Mir ist klar, dass wir alle unseren Stolz haben, sowie an unserem positiven Selbstbild festhalten. Aber milliardenfaches Leid an Tieren, nur weil sie genetisch kategorisiert werden, ist so eine eklige, willkürliche Abwertung, dass es mir große Angst vor der Gesellschaft bereitet.
Wir wissen doch von uns Menschen, dass wir mit den dümmsten Begründungen unsere Empathie vollständig ausschalten können und willkürlich Betroffene unfassbar Brutal und unbeschreiblich eklig behandeln können. Und niemals sieht sich irgendjemand als „böse“.
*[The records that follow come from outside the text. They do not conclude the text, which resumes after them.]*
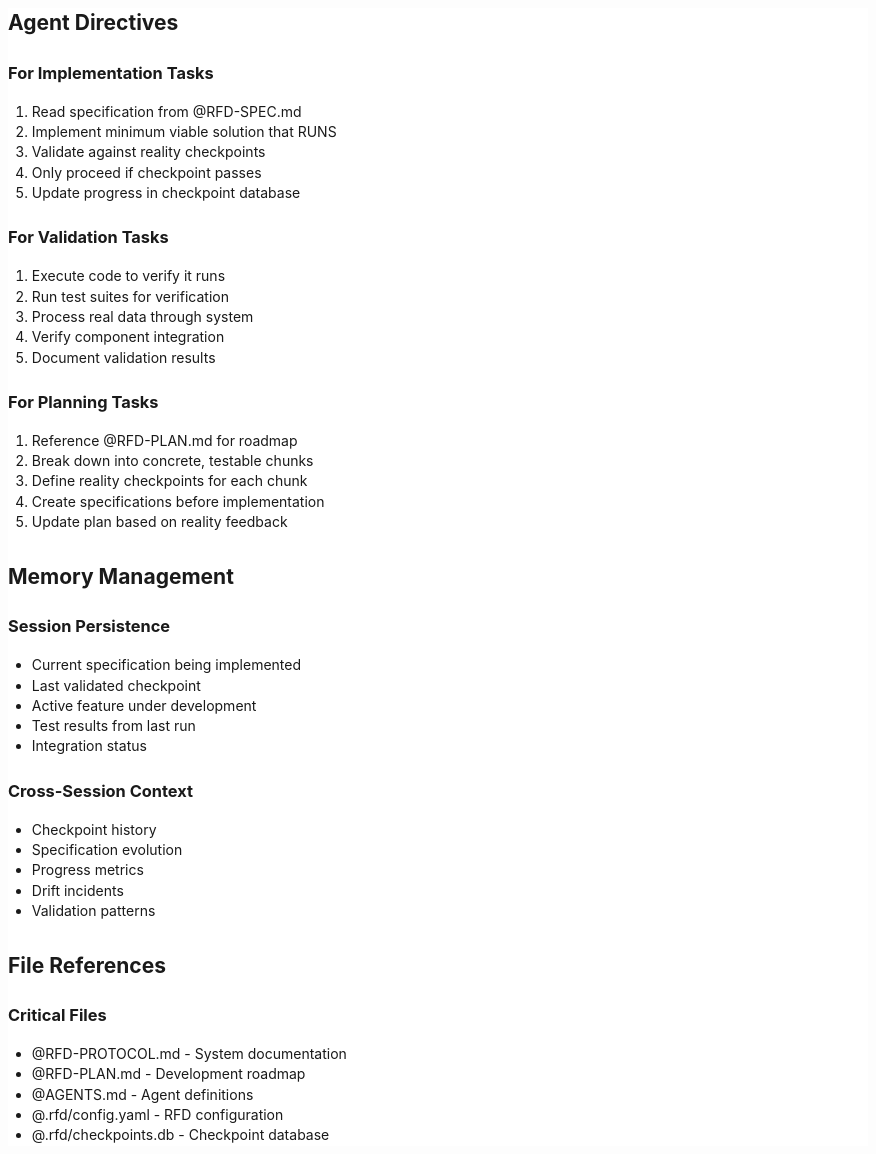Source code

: ## Agent Directives

### For Implementation Tasks
1. Read specification from @RFD-SPEC.md
2. Implement minimum viable solution that RUNS
3. Validate against reality checkpoints
4. Only proceed if checkpoint passes
5. Update progress in checkpoint database

### For Validation Tasks
1. Execute code to verify it runs
2. Run test suites for verification
3. Process real data through system
4. Verify component integration
5. Document validation results

### For Planning Tasks
1. Reference @RFD-PLAN.md for roadmap
2. Break down into concrete, testable chunks
3. Define reality checkpoints for each chunk
4. Create specifications before implementation
5. Update plan based on reality feedback

## Memory Management

### Session Persistence
- Current specification being implemented
- Last validated checkpoint
- Active feature under development
- Test results from last run
- Integration status

### Cross-Session Context
- Checkpoint history
- Specification evolution
- Progress metrics
- Drift incidents
- Validation patterns

## File References

### Critical Files
- @RFD-PROTOCOL.md - System documentation
- @RFD-PLAN.md - Development roadmap
- @AGENTS.md - Agent definitions
- @.rfd/config.yaml - RFD configuration
- @.rfd/checkpoints.db - Checkpoint database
Es wird doch Zeit, dass wir die Reife besitzen, diese Phänomene zu durchschauen und sie zu überwinden. Und unseren Stolz sowie ein kurzes gewohntes Geschmackserlebnis verdammt noch mal nicht über das Leben anderer stellen. Hinrichten und Misshandeln für Kuhmilch, Eier, Käse und Fleisch, sowie alle Produkte, die das beinhalten, einfach aus Gewohnheit und weil es uns doch schmeckt?
„Darauf könnte ich nicht verzichten.“
Das tut mir leid, dass es ein bisschen anstrengend ist, seine Gewohnheiten zu ändern. Aber in welchem Verhältnis steht dein Verzicht auf gewisse Luxusprodukte im Vergleich zu dem Verzicht auf Leben? Wieso erwartest du, dass die Begründung, du könnest nicht verzichten, hingenommen wird, während du den viel gewichtigeren Wunsch nach Leben selbst missachtest? Und wenn ihr selbst zu einer Gruppe gehört, die solche Gewalt erlebt, wie würdet ihr dann diese Rechtfertigungen wahrnehmen?
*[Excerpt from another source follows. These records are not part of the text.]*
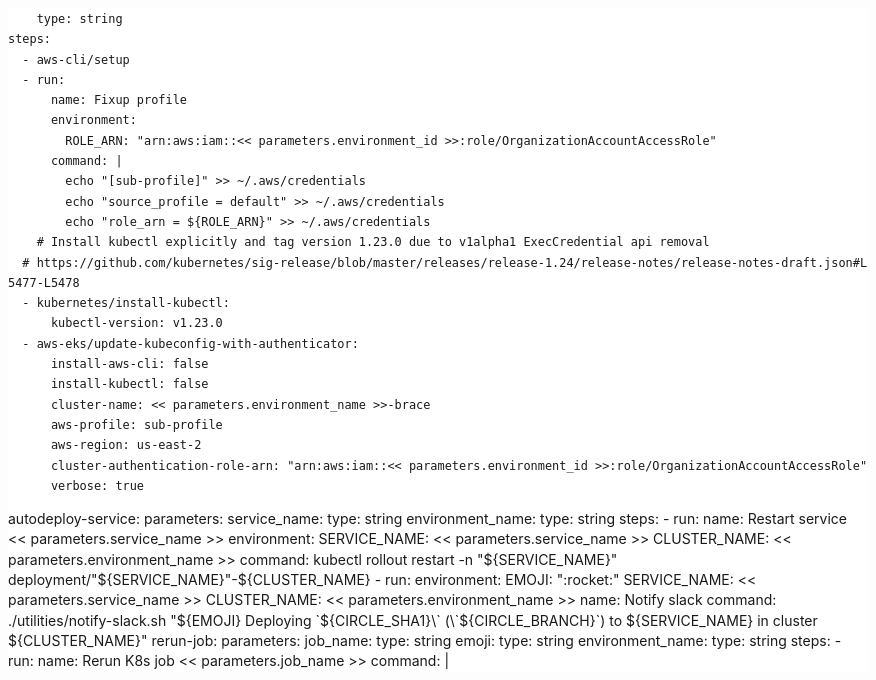         type: string
    steps:
      - aws-cli/setup
      - run:
          name: Fixup profile
          environment:
            ROLE_ARN: "arn:aws:iam::<< parameters.environment_id >>:role/OrganizationAccountAccessRole"
          command: |
            echo "[sub-profile]" >> ~/.aws/credentials
            echo "source_profile = default" >> ~/.aws/credentials
            echo "role_arn = ${ROLE_ARN}" >> ~/.aws/credentials
        # Install kubectl explicitly and tag version 1.23.0 due to v1alpha1 ExecCredential api removal
      # https://github.com/kubernetes/sig-release/blob/master/releases/release-1.24/release-notes/release-notes-draft.json#L5477-L5478
      - kubernetes/install-kubectl:
          kubectl-version: v1.23.0
      - aws-eks/update-kubeconfig-with-authenticator:
          install-aws-cli: false
          install-kubectl: false
          cluster-name: << parameters.environment_name >>-brace
          aws-profile: sub-profile
          aws-region: us-east-2
          cluster-authentication-role-arn: "arn:aws:iam::<< parameters.environment_id >>:role/OrganizationAccountAccessRole"
          verbose: true
  autodeploy-service:
    parameters:
      service_name:
        type: string
      environment_name:
        type: string
    steps:
      - run:
          name: Restart service << parameters.service_name >>
          environment:
            SERVICE_NAME: << parameters.service_name >>
            CLUSTER_NAME: << parameters.environment_name >>
          command: kubectl rollout restart -n "${SERVICE_NAME}" deployment/"${SERVICE_NAME}"-${CLUSTER_NAME}
      - run:
          environment:
            EMOJI: ":rocket:"
            SERVICE_NAME: << parameters.service_name >>
            CLUSTER_NAME: << parameters.environment_name >>
          name: Notify slack
          command: ./utilities/notify-slack.sh "${EMOJI} Deploying \`${CIRCLE_SHA1}\` (\`${CIRCLE_BRANCH}\`) to ${SERVICE_NAME} in cluster ${CLUSTER_NAME}"
  rerun-job:
    parameters:
      job_name:
        type: string
      emoji:
        type: string
      environment_name:
        type: string
    steps:
      - run:
          name: Rerun K8s job << parameters.job_name >>
          command: |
Würdet ihr nicht in unfassbarer Verzweiflung hoffen, dass andere statt der Relativierung und Rechtfertigung mit für eure Interessen einstehen?
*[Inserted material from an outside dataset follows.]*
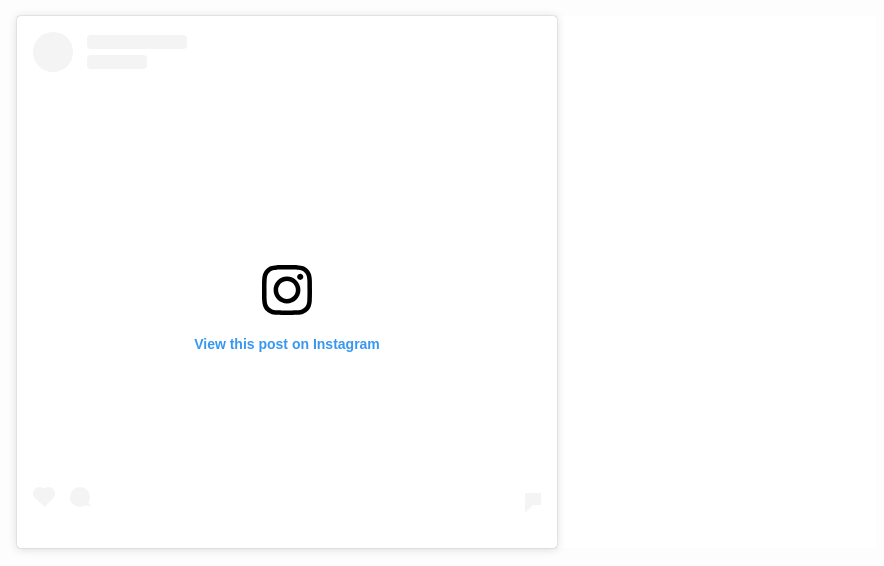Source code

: <blockquote className="instagram-media" data-instgrm-permalink="https://www.instagram.com/reel/CsqpvDOBGGS/?utm_source=ig_embed&amp;utm_campaign=loading" data-instgrm-version="14" style=" background:#FFF; border:0; border-radius:3px; box-shadow:0 0 1px 0 rgba(0,0,0,0.5),0 1px 10px 0 rgba(0,0,0,0.15); margin: 1px; max-width:540px; min-width:326px; padding:0; width:99.375%; width:-webkit-calc(100% - 2px); width:calc(100% - 2px);"><div style="padding:16px;"> <a href="https://www.instagram.com/reel/CsqpvDOBGGS/?utm_source=ig_embed&amp;utm_campaign=loading" style=" background:#FFFFFF; line-height:0; padding:0 0; text-align:center; text-decoration:none; width:100%;" target="_blank"> <div style=" display: flex; flex-direction: row; align-items: center;"> <div style="background-color: #F4F4F4; border-radius: 50%; flex-grow: 0; height: 40px; margin-right: 14px; width: 40px;"></div> <div style="display: flex; flex-direction: column; flex-grow: 1; justify-content: center;"> <div style=" background-color: #F4F4F4; border-radius: 4px; flex-grow: 0; height: 14px; margin-bottom: 6px; width: 100px;"></div> <div style=" background-color: #F4F4F4; border-radius: 4px; flex-grow: 0; height: 14px; width: 60px;"></div></div></div><div style="padding: 19% 0;"></div> <div style="display:block; height:50px; margin:0 auto 12px; width:50px;"><svg width="50px" height="50px" viewBox="0 0 60 60" version="1.1" xmlns="https://www.w3.org/2000/svg" xmlnsXlink="https://www.w3.org/1999/xlink"><g stroke="none" stroke-width="1" fill="none" fill-rule="evenodd"><g transform="translate(-511.000000, -20.000000)" fill="#000000"><g><path d="M556.869,30.41 C554.814,30.41 553.148,32.076 553.148,34.131 C553.148,36.186 554.814,37.852 556.869,37.852 C558.924,37.852 560.59,36.186 560.59,34.131 C560.59,32.076 558.924,30.41 556.869,30.41 M541,60.657 C535.114,60.657 530.342,55.887 530.342,50 C530.342,44.114 535.114,39.342 541,39.342 C546.887,39.342 551.658,44.114 551.658,50 C551.658,55.887 546.887,60.657 541,60.657 M541,33.886 C532.1,33.886 524.886,41.1 524.886,50 C524.886,58.899 532.1,66.113 541,66.113 C549.9,66.113 557.115,58.899 557.115,50 C557.115,41.1 549.9,33.886 541,33.886 M565.378,62.101 C565.244,65.022 564.756,66.606 564.346,67.663 C563.803,69.06 563.154,70.057 562.106,71.106 C561.058,72.155 560.06,72.803 558.662,73.347 C557.607,73.757 556.021,74.244 553.102,74.378 C549.944,74.521 548.997,74.552 541,74.552 C533.003,74.552 532.056,74.521 528.898,74.378 C525.979,74.244 524.393,73.757 523.338,73.347 C521.94,72.803 520.942,72.155 519.894,71.106 C518.846,70.057 518.197,69.06 517.654,67.663 C517.244,66.606 516.755,65.022 516.623,62.101 C516.479,58.943 516.448,57.996 516.448,50 C516.448,42.003 516.479,41.056 516.623,37.899 C516.755,34.978 517.244,33.391 517.654,32.338 C518.197,30.938 518.846,29.942 519.894,28.894 C520.942,27.846 521.94,27.196 523.338,26.654 C524.393,26.244 525.979,25.756 528.898,25.623 C532.057,25.479 533.004,25.448 541,25.448 C548.997,25.448 549.943,25.479 553.102,25.623 C556.021,25.756 557.607,26.244 558.662,26.654 C560.06,27.196 561.058,27.846 562.106,28.894 C563.154,29.942 563.803,30.938 564.346,32.338 C564.756,33.391 565.244,34.978 565.378,37.899 C565.522,41.056 565.552,42.003 565.552,50 C565.552,57.996 565.522,58.943 565.378,62.101 M570.82,37.631 C570.674,34.438 570.167,32.258 569.425,30.349 C568.659,28.377 567.633,26.702 565.965,25.035 C564.297,23.368 562.623,22.342 560.652,21.575 C558.743,20.834 556.562,20.326 553.369,20.18 C550.169,20.033 549.148,20 541,20 C532.853,20 531.831,20.033 528.631,20.18 C525.438,20.326 523.257,20.834 521.349,21.575 C519.376,22.342 517.703,23.368 516.035,25.035 C514.368,26.702 513.342,28.377 512.574,30.349 C511.834,32.258 511.326,34.438 511.181,37.631 C511.035,40.831 511,41.851 511,50 C511,58.147 511.035,59.17 511.181,62.369 C511.326,65.562 511.834,67.743 512.574,69.651 C513.342,71.625 514.368,73.296 516.035,74.965 C517.703,76.634 519.376,77.658 521.349,78.425 C523.257,79.167 525.438,79.673 528.631,79.82 C531.831,79.965 532.853,80.001 541,80.001 C549.148,80.001 550.169,79.965 553.369,79.82 C556.562,79.673 558.743,79.167 560.652,78.425 C562.623,77.658 564.297,76.634 565.965,74.965 C567.633,73.296 568.659,71.625 569.425,69.651 C570.167,67.743 570.674,65.562 570.82,62.369 C570.966,59.17 571,58.147 571,50 C571,41.851 570.966,40.831 570.82,37.631"></path></g></g></g></svg></div><div style="padding-top: 8px;"> <div style=" color:#3897f0; font-family:Arial,sans-serif; font-size:14px; font-style:normal; font-weight:550; line-height:18px;">View this post on Instagram</div></div><div style="padding: 12.5% 0;"></div> <div style="display: flex; flex-direction: row; margin-bottom: 14px; align-items: center;"><div> <div style="background-color: #F4F4F4; border-radius: 50%; height: 12.5px; width: 12.5px; transform: translateX(0px) translateY(7px);"></div> <div style="background-color: #F4F4F4; height: 12.5px; transform: rotate(-45deg) translateX(3px) translateY(1px); width: 12.5px; flex-grow: 0; margin-right: 14px; margin-left: 2px;"></div> <div style="background-color: #F4F4F4; border-radius: 50%; height: 12.5px; width: 12.5px; transform: translateX(9px) translateY(-18px);"></div></div><div style="margin-left: 8px;"> <div style=" background-color: #F4F4F4; border-radius: 50%; flex-grow: 0; height: 20px; width: 20px;"></div> <div style=" width: 0; height: 0; border-top: 2px solid transparent; border-left: 6px solid #f4f4f4; border-bottom: 2px solid transparent; transform: translateX(16px) translateY(-4px) rotate(30deg)"></div></div><div style="margin-left: auto;"> <div style=" width: 0px; border-top: 8px solid #F4F4F4; border-right: 8px solid transparent; transform: translateY(16px);"></div> <div style=" background-color: #F4F4F4; flex-grow: 0; height: 12px; width: 16px; transform: translateY(-4px);"></div>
Lassen wir den Stolz doch einfach beiseite und hören auf mit diesem Mist! Ich bin nicht perfekt, ich fand selbst unzählige Ausreden dafür, nicht vegan zu leben, obwohl ich konnte. Und ich finde auch jetzt noch weiter Ausreden für Dinge, die nicht korrekt sind. Aber irgendwann müssen wir erwachsen werden und Verantwortung übernehmen. (Wobei „erwachsen werden“ eher ein Hindernis zu sein scheint, so sind es doch insbesondere Kinder, die die Ehrlichkeit und Bereitschaft besitzen, ihrer Empathie entsprechend zu handeln.)
Also reißt euch zusammen, verkneift euer „Mimimi“ und euer Veganer*innenbashing und hört auf, Tierprodukte zu essen!